Subprime mortgages were usually issued to the least credit-worthy borrowers and potential payment problems had been offset for years by the hot housing market.
Double-digit home-price increases had enabled cash-strapped borrowers to pay their bills by tapping their added home equity, through cash-out refinancings or home equity loans. Once home prices began to fall, those options evaporated and subprime mortgages began to default at higher rates. The delinquency rate for subprime ARMs reached nearly 28% during the first quarter.

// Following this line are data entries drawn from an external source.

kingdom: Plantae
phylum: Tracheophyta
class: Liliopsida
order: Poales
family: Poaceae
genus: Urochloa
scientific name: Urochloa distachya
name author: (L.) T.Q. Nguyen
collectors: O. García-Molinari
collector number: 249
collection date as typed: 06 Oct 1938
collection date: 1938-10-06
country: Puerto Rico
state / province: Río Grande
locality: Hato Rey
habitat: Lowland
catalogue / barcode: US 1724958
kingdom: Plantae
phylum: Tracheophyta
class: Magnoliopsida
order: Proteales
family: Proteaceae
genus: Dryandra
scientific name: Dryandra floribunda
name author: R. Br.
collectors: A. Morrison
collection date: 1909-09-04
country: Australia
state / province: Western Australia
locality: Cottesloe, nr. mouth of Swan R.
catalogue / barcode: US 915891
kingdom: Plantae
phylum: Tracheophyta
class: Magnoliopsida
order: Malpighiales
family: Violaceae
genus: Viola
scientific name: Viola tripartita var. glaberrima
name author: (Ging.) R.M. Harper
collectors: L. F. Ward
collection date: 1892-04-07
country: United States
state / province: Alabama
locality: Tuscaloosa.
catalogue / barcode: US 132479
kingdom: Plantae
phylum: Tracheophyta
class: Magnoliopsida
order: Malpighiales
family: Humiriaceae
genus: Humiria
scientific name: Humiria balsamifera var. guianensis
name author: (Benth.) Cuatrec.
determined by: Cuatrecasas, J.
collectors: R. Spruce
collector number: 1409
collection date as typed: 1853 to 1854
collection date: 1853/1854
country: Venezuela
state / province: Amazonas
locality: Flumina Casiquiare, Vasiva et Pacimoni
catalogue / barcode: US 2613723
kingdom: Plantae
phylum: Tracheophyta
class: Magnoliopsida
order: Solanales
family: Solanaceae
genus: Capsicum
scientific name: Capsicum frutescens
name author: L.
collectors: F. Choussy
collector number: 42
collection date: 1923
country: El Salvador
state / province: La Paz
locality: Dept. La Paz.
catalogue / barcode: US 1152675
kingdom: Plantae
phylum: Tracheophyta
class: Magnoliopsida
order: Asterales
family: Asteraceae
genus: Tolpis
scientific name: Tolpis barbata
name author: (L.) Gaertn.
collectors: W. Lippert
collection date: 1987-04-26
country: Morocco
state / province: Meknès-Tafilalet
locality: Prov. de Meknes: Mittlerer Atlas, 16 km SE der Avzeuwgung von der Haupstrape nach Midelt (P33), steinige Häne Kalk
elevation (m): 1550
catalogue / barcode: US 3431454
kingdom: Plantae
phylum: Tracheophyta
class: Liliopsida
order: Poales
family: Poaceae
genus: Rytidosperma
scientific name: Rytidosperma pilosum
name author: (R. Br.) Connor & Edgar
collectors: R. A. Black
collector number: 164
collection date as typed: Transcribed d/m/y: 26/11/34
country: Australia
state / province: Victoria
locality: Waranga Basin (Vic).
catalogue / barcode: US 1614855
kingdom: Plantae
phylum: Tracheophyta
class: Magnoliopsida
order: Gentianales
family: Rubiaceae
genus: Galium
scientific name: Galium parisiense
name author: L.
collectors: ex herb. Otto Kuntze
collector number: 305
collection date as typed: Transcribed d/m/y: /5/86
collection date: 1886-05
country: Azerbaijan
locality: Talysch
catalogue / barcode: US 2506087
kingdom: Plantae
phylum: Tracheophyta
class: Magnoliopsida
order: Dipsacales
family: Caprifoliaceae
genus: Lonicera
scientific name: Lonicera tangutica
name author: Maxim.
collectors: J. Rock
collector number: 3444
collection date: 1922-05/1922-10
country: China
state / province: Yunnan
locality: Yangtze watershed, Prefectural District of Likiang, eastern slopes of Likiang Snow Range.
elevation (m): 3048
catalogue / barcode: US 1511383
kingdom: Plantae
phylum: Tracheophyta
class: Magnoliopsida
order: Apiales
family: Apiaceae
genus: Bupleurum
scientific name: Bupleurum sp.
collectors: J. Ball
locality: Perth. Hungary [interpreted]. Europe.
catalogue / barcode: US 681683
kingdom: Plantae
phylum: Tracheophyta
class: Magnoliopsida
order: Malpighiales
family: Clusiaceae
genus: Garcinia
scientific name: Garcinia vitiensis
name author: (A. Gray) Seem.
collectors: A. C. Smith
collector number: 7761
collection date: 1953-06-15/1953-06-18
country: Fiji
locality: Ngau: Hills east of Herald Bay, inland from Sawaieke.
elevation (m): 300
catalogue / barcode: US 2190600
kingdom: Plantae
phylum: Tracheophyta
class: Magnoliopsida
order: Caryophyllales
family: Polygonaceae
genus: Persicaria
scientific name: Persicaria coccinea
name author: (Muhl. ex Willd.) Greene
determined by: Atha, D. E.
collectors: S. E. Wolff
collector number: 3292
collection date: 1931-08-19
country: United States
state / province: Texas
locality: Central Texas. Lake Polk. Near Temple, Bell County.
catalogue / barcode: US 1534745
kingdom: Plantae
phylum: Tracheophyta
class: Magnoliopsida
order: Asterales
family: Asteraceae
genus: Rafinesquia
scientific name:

Over the past 12 months, however, as the turmoil in the overall economy increased and job losses mounted, the percentage of foreclosure starts for prime, fixed-rate loans, which account for the majority of all mortgages, have more than doubled, to 0.61% from 0.29%.
"For the first time since the rapid growth of subprime lending, prime fixed-rate loans now represent the largest share of new foreclosures," said Brinkmann.
"I don't see how it can't get uglier," said Dean Baker of the Center for Economic and Policy Research. "Unemployment will continue to go up and you'll have a lot of people out of work, prime workers in their 40s and 50s, who will exhaust their resources."
They'll have no shot at saving their homes unless they can get new work.
Regionally, the biggest contributors to the record foreclosure rates are the so-called "sand states," California, Florida, Arizona and Nevada. These four, which represent less than 18% of the nation's population, account for 46% of foreclosure starts. More than 10% of all mortgages in Florida are in foreclosure.
Those states had much higher rates of subprime lending than average. California, for example, which accounts for 13% of U.S. mortgages, had 18% of all subprime ARMs outstanding during the first quarter. These states also endured severe home price declines, forcing more homeowners into delinquency.
The fact that delinquencies and foreclosures continue to rise is terrible news for the overall economy, according to Pat Newport, a real estate analyst for IHS Global Insight.
"Just about every number in the report is a record high," he said. "It indicates that the problems with the banks will continue for a long time."
Brinkmann displayed little optimism for the immediate future, saying the level of mortgage defaults will not begin to fall until after the employment situation improves.
"MBA's forecast, a view now shared by the Federal Reserve and others, is that the unemployment rate will not hit its peak until mid-2010," he said. "Since changes in mortgage performance lag changes in the level of employment, it is unlikely we will see much of an improvement until after that."